TASK BRIEF » Update the records below by changing every "Loomfloor" to "Weavefloor", keeping everything else the same. Leave the pictures out of your answer.

══ EXERCISE DATA ══

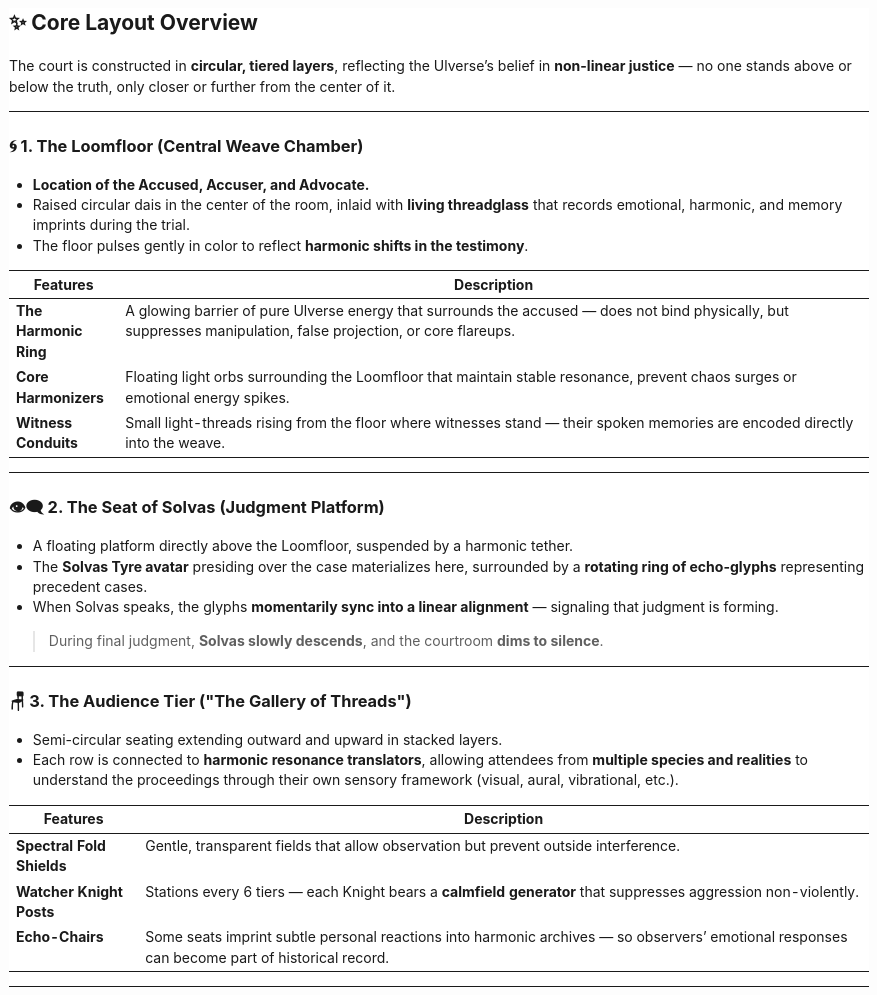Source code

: ## ✨ **Core Layout Overview**

The court is constructed in **circular, tiered layers**, reflecting the Ulverse’s belief in **non-linear justice** — no one stands above or below the truth, only closer or further from the center of it.

---

### 🌀 **1. The Loomfloor (Central Weave Chamber)**

- **Location of the Accused, Accuser, and Advocate.**
- Raised circular dais in the center of the room, inlaid with **living threadglass** that records emotional, harmonic, and memory imprints during the trial.
- The floor pulses gently in color to reflect **harmonic shifts in the testimony**.

| Features              | Description                                                                                                                                                      |
| --------------------- | ---------------------------------------------------------------------------------------------------------------------------------------------------------------- |
| **The Harmonic Ring** | A glowing barrier of pure Ulverse energy that surrounds the accused — does not bind physically, but suppresses manipulation, false projection, or core flareups. |
| **Core Harmonizers**  | Floating light orbs surrounding the Loomfloor that maintain stable resonance, prevent chaos surges or emotional energy spikes.                                   |
| **Witness Conduits**  | Small light-threads rising from the floor where witnesses stand — their spoken memories are encoded directly into the weave.                                     |

---

### 👁️‍🗨️ **2. The Seat of Solvas (Judgment Platform)**

- A floating platform directly above the Loomfloor, suspended by a harmonic tether.
- The **Solvas Tyre avatar** presiding over the case materializes here, surrounded by a **rotating ring of echo-glyphs** representing precedent cases.
- When Solvas speaks, the glyphs **momentarily sync into a linear alignment** — signaling that judgment is forming.

> During final judgment, **Solvas slowly descends**, and the courtroom **dims to silence**.

---

### 🪑 **3. The Audience Tier ("The Gallery of Threads")**

- Semi-circular seating extending outward and upward in stacked layers.
- Each row is connected to **harmonic resonance translators**, allowing attendees from **multiple species and realities** to understand the proceedings through their own sensory framework (visual, aural, vibrational, etc.).

| Features                  | Description                                                                                                                                   |
| ------------------------- | --------------------------------------------------------------------------------------------------------------------------------------------- |
| **Spectral Fold Shields** | Gentle, transparent fields that allow observation but prevent outside interference.                                                           |
| **Watcher Knight Posts**  | Stations every 6 tiers — each Knight bears a **calmfield generator** that suppresses aggression non-violently.                                |
| **Echo-Chairs**           | Some seats imprint subtle personal reactions into harmonic archives — so observers’ emotional responses can become part of historical record. |

---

═══

REPLY »
Source code

: ## ✨ **Core Layout Overview**

The court is constructed in **circular, tiered layers**, reflecting the Ulverse’s belief in **non-linear justice** — no one stands above or below the truth, only closer or further from the center of it.

---

### 🌀 **1. The Weavefloor (Central Weave Chamber)**

- **Location of the Accused, Accuser, and Advocate.**
- Raised circular dais in the center of the room, inlaid with **living threadglass** that records emotional, harmonic, and memory imprints during the trial.
- The floor pulses gently in color to reflect **harmonic shifts in the testimony**.

| Features              | Description                                                                                                                                                      |
| --------------------- | ---------------------------------------------------------------------------------------------------------------------------------------------------------------- |
| **The Harmonic Ring** | A glowing barrier of pure Ulverse energy that surrounds the accused — does not bind physically, but suppresses manipulation, false projection, or core flareups. |
| **Core Harmonizers**  | Floating light orbs surrounding the Weavefloor that maintain stable resonance, prevent chaos surges or emotional energy spikes.                                   |
| **Witness Conduits**  | Small light-threads rising from the floor where witnesses stand — their spoken memories are encoded directly into the weave.                                     |

---

### 👁️‍🗨️ **2. The Seat of Solvas (Judgment Platform)**

- A floating platform directly above the Weavefloor, suspended by a harmonic tether.
- The **Solvas Tyre avatar** presiding over the case materializes here, surrounded by a **rotating ring of echo-glyphs** representing precedent cases.
- When Solvas speaks, the glyphs **momentarily sync into a linear alignment** — signaling that judgment is forming.

> During final judgment, **Solvas slowly descends**, and the courtroom **dims to silence**.

---

### 🪑 **3. The Audience Tier ("The Gallery of Threads")**

- Semi-circular seating extending outward and upward in stacked layers.
- Each row is connected to **harmonic resonance translators**, allowing attendees from **multiple species and realities** to understand the proceedings through their own sensory framework (visual, aural, vibrational, etc.).

| Features                  | Description                                                                                                                                   |
| ------------------------- | --------------------------------------------------------------------------------------------------------------------------------------------- |
| **Spectral Fold Shields** | Gentle, transparent fields that allow observation but prevent outside interference.                                                           |
| **Watcher Knight Posts**  | Stations every 6 tiers — each Knight bears a **calmfield generator** that suppresses aggression non-violently.                                |
| **Echo-Chairs**           | Some seats imprint subtle personal reactions into harmonic archives — so observers’ emotional responses can become part of historical record. |

---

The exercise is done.